Elizabeth Zavala, Star-Telegram (Fort Worth), July 28, 2009
A man shot by police Monday after they said he repeatedly stabbed a UPS driver on her delivery route was one of the “Lost Boys of Sudan” refugees who came to Fort Worth this decade, a minister said Tuesday.
Police identified the suspect as James Panchol, 32. Panchol was in critical condition Tuesday and was scheduled for surgery at John Peter Smith Hospital, said Sgt. Pedro Criado, a police spokesman.
Wichieng Wetnyangran, associate pastor of African Immigrant Ministries at Peace Lutheran Church in Hurst, said Panchol was part of the group of about 40 Lost Boys who came to Tarrant County in 2001. More than 4 million refugees came to the United States to escape years of civil war and famine in their country.
“It’s absolutely a shock,” Wetnyangran said of reports that Panchol is a suspect in the stabbing. “That was a part of the life they ran away from. They were hoping their lives would change.”
According to Texas Department of Public Safety records, Panchol pleaded guilty in Tarrant County in 2002 to a misdemeanor charge of resisting arrest.
During Monday’s incident, officers were called about 12:30 p.m. to a reported stabbing at the Bent Tree apartments on Randall Way in west Fort Worth. Witnesses told police that the man approached the UPS driver and repeatedly stabbed her in the back, according to reports.

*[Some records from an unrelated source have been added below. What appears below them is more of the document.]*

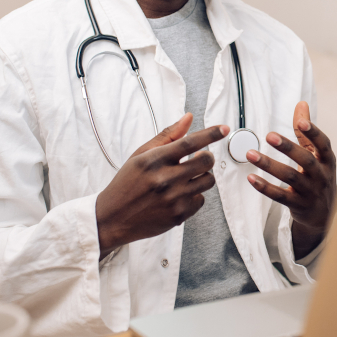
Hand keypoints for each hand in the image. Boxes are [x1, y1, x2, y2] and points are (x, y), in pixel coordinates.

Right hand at [94, 113, 228, 258]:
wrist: (113, 218)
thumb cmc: (126, 183)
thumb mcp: (140, 155)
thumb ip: (167, 136)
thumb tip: (188, 118)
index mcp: (154, 160)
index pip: (190, 142)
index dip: (211, 134)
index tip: (224, 129)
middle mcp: (165, 179)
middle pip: (206, 161)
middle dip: (206, 157)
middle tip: (197, 159)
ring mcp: (173, 198)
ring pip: (208, 181)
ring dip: (201, 176)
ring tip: (185, 178)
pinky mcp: (179, 215)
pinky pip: (201, 200)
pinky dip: (194, 196)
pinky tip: (178, 196)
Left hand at [246, 101, 336, 258]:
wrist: (326, 214)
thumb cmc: (319, 177)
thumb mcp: (318, 155)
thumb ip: (306, 131)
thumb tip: (301, 104)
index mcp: (326, 160)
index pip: (323, 144)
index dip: (313, 133)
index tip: (301, 122)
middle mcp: (321, 175)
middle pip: (306, 160)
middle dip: (288, 148)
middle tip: (269, 135)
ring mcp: (310, 192)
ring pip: (290, 178)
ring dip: (270, 166)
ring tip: (251, 154)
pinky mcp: (298, 205)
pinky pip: (280, 196)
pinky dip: (265, 188)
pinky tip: (251, 178)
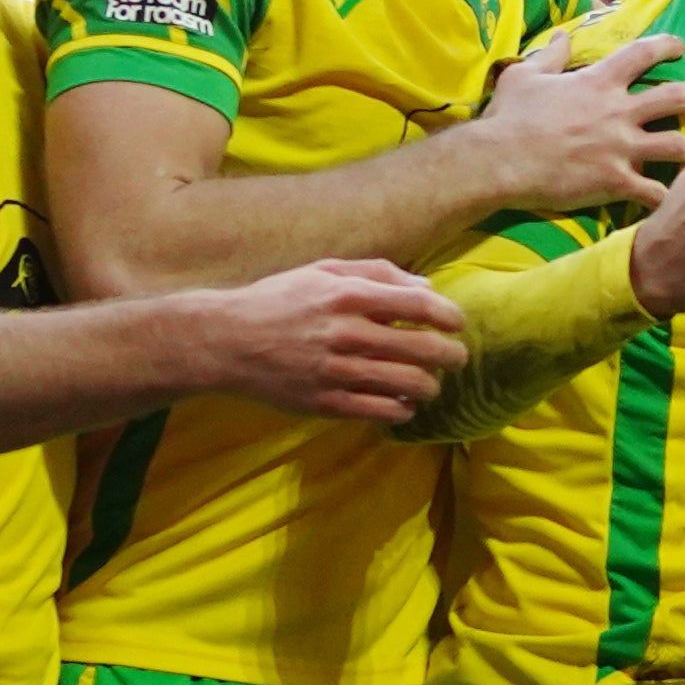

The driver apparently broke free and ran, police and witnesses said. The man was chasing the woman when police arrived. He was ordered twice by officers to drop the knife and refused each time, police said. When one of the officers fired a Taser at the man, he charged her, police said, and the other officer shot the suspect with his weapon.
“They told me the Taser did work, but the suspect pulled the probes out of his body,” Criado said. The officer who deployed the Taser was treated for minor injuries and is on paid administrative leave.